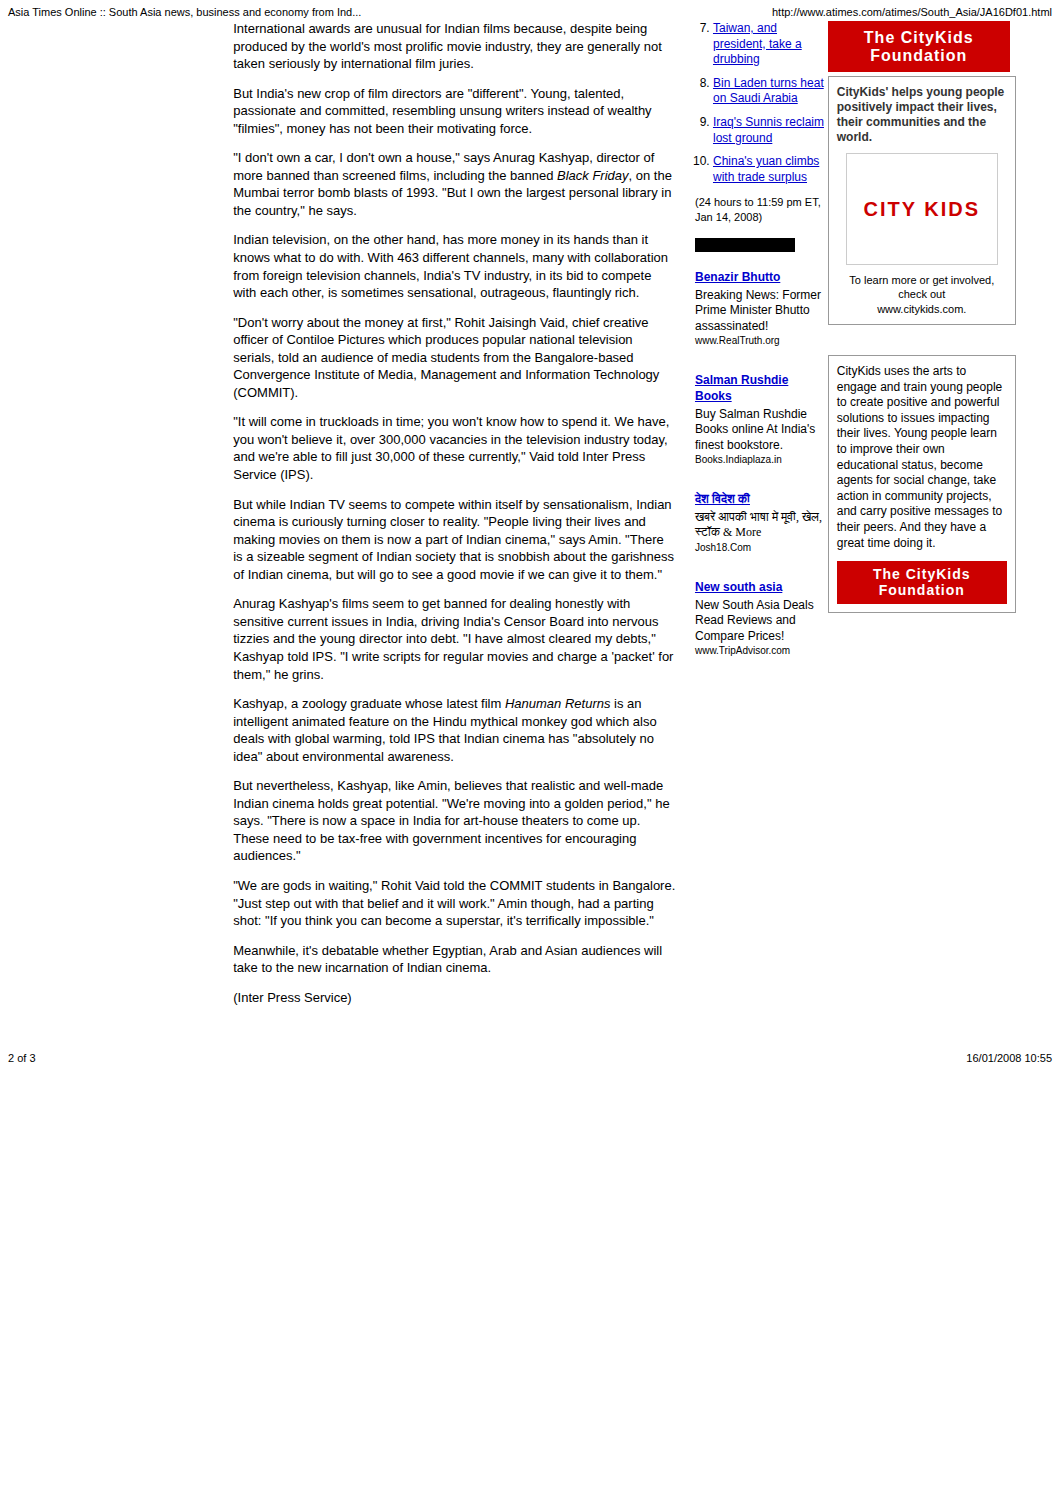Asia Times Online :: South Asia news, business and economy from Ind... http://www.atimes.com/atimes/South_Asia/JA16Df01.html
| | International awards are unusual for Indian films because, despite being produced by the world's most prolific movie industry, they are generally not taken seriously by international film juries. But India's new crop of film directors are "different". Young, talented, passionate and committed, resembling unsung writers instead of wealthy "filmies", money has not been their motivating force. "I don't own a car, I don't own a house," says Anurag Kashyap, director of more banned than screened films, including the banned Black Friday , on the Mumbai terror bomb blasts of 1993. "But I own the largest personal library in the country," he says. Indian television, on the other hand, has more money in its hands than it knows what to do with. With 463 different channels, many with collaboration from foreign television channels, India's TV industry, in its bid to compete with each other, is sometimes sensational, outrageous, flauntingly rich. "Don't worry about the money at first," Rohit Jaisingh Vaid, chief creative officer of Contiloe Pictures which produces popular national television serials, told an audience of media students from the Bangalore-based Convergence Institute of Media, Management and Information Technology (COMMIT). "It will come in truckloads in time; you won't know how to spend it. We have, you won't believe it, over 300,000 vacancies in the television industry today, and we're able to fill just 30,000 of these currently," Vaid told Inter Press Service (IPS). But while Indian TV seems to compete within itself by sensationalism, Indian cinema is curiously turning closer to reality. "People living their lives and making movies on them is now a part of Indian cinema," says Amin. "There is a sizeable segment of Indian society that is snobbish about the garishness of Indian cinema, but will go to see a good movie if we can give it to them." Anurag Kashyap's films seem to get banned for dealing honestly with sensitive current issues in India, driving India's Censor Board into nervous tizzies and the young director into debt. "I have almost cleared my debts," Kashyap told IPS. "I write scripts for regular movies and charge a 'packet' for them," he grins. Kashyap, a zoology graduate whose latest film Hanuman Returns is an intelligent animated feature on the Hindu mythical monkey god which also deals with global warming, told IPS that Indian cinema has "absolutely no idea" about environmental awareness. But nevertheless, Kashyap, like Amin, believes that realistic and well-made Indian cinema holds great potential. "We're moving into a golden period," he says. "There is now a space in India for art-house theaters to come up. These need to be tax-free with government incentives for encouraging audiences." "We are gods in waiting," Rohit Vaid told the COMMIT students in Bangalore. "Just step out with that belief and it will work." Amin though, had a parting shot: "If you think you can become a superstar, it's terrifically impossible." Meanwhile, it's debatable whether Egyptian, Arab and Asian audiences will take to the new incarnation of Indian cinema. (Inter Press Service) | Taiwan, and president, take a drubbing Bin Laden turns heat on Saudi Arabia Iraq's Sunnis reclaim lost ground China's yuan climbs with trade surplus (24 hours to 11:59 pm ET, Jan 14, 2008) Benazir Bhutto Breaking News: Former Prime Minister Bhutto assassinated! www.RealTruth.org Salman Rushdie Books Buy Salman Rushdie Books online At India's finest bookstore. Books.Indiaplaza.in देश विदेश की खबरें आपकी भाषा में मूवी, खेल, स्टॉक & More Josh18.Com New south asia New South Asia Deals Read Reviews and Compare Prices! www.TripAdvisor.com | The CityKids Foundation CityKids' helps young people positively impact their lives, their communities and the world. CITY KIDS To learn more or get involved, check out www.citykids.com. CityKids uses the arts to engage and train young people to create positive and powerful solutions to issues impacting their lives. Young people learn to improve their own educational status, become agents for social change, take action in community projects, and carry positive messages to their peers. And they have a great time doing it. The CityKids Foundation |
2 of 3 16/01/2008 10:55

......

(Exercise description):
When copying, output the data exactly and leave out the pictures.

(Reply to the exercise):
Asia Times Online :: South Asia news, business and economy from Ind... http://www.atimes.com/atimes/South_Asia/JA16Df01.html
| | International awards are unusual for Indian films because, despite being produced by the world's most prolific movie industry, they are generally not taken seriously by international film juries. But India's new crop of film directors are "different". Young, talented, passionate and committed, resembling unsung writers instead of wealthy "filmies", money has not been their motivating force. "I don't own a car, I don't own a house," says Anurag Kashyap, director of more banned than screened films, including the banned Black Friday , on the Mumbai terror bomb blasts of 1993. "But I own the largest personal library in the country," he says. Indian television, on the other hand, has more money in its hands than it knows what to do with. With 463 different channels, many with collaboration from foreign television channels, India's TV industry, in its bid to compete with each other, is sometimes sensational, outrageous, flauntingly rich. "Don't worry about the money at first," Rohit Jaisingh Vaid, chief creative officer of Contiloe Pictures which produces popular national television serials, told an audience of media students from the Bangalore-based Convergence Institute of Media, Management and Information Technology (COMMIT). "It will come in truckloads in time; you won't know how to spend it. We have, you won't believe it, over 300,000 vacancies in the television industry today, and we're able to fill just 30,000 of these currently," Vaid told Inter Press Service (IPS). But while Indian TV seems to compete within itself by sensationalism, Indian cinema is curiously turning closer to reality. "People living their lives and making movies on them is now a part of Indian cinema," says Amin. "There is a sizeable segment of Indian society that is snobbish about the garishness of Indian cinema, but will go to see a good movie if we can give it to them." Anurag Kashyap's films seem to get banned for dealing honestly with sensitive current issues in India, driving India's Censor Board into nervous tizzies and the young director into debt. "I have almost cleared my debts," Kashyap told IPS. "I write scripts for regular movies and charge a 'packet' for them," he grins. Kashyap, a zoology graduate whose latest film Hanuman Returns is an intelligent animated feature on the Hindu mythical monkey god which also deals with global warming, told IPS that Indian cinema has "absolutely no idea" about environmental awareness. But nevertheless, Kashyap, like Amin, believes that realistic and well-made Indian cinema holds great potential. "We're moving into a golden period," he says. "There is now a space in India for art-house theaters to come up. These need to be tax-free with government incentives for encouraging audiences." "We are gods in waiting," Rohit Vaid told the COMMIT students in Bangalore. "Just step out with that belief and it will work." Amin though, had a parting shot: "If you think you can become a superstar, it's terrifically impossible." Meanwhile, it's debatable whether Egyptian, Arab and Asian audiences will take to the new incarnation of Indian cinema. (Inter Press Service) | Taiwan, and president, take a drubbing Bin Laden turns heat on Saudi Arabia Iraq's Sunnis reclaim lost ground China's yuan climbs with trade surplus (24 hours to 11:59 pm ET, Jan 14, 2008) Benazir Bhutto Breaking News: Former Prime Minister Bhutto assassinated! www.RealTruth.org Salman Rushdie Books Buy Salman Rushdie Books online At India's finest bookstore. Books.Indiaplaza.in देश विदेश की खबरें आपकी भाषा में मूवी, खेल, स्टॉक & More Josh18.Com New south asia New South Asia Deals Read Reviews and Compare Prices! www.TripAdvisor.com | The CityKids Foundation CityKids' helps young people positively impact their lives, their communities and the world. CITY KIDS To learn more or get involved, check out www.citykids.com. CityKids uses the arts to engage and train young people to create positive and powerful solutions to issues impacting their lives. Young people learn to improve their own educational status, become agents for social change, take action in community projects, and carry positive messages to their peers. And they have a great time doing it. The CityKids Foundation |
2 of 3 16/01/2008 10:55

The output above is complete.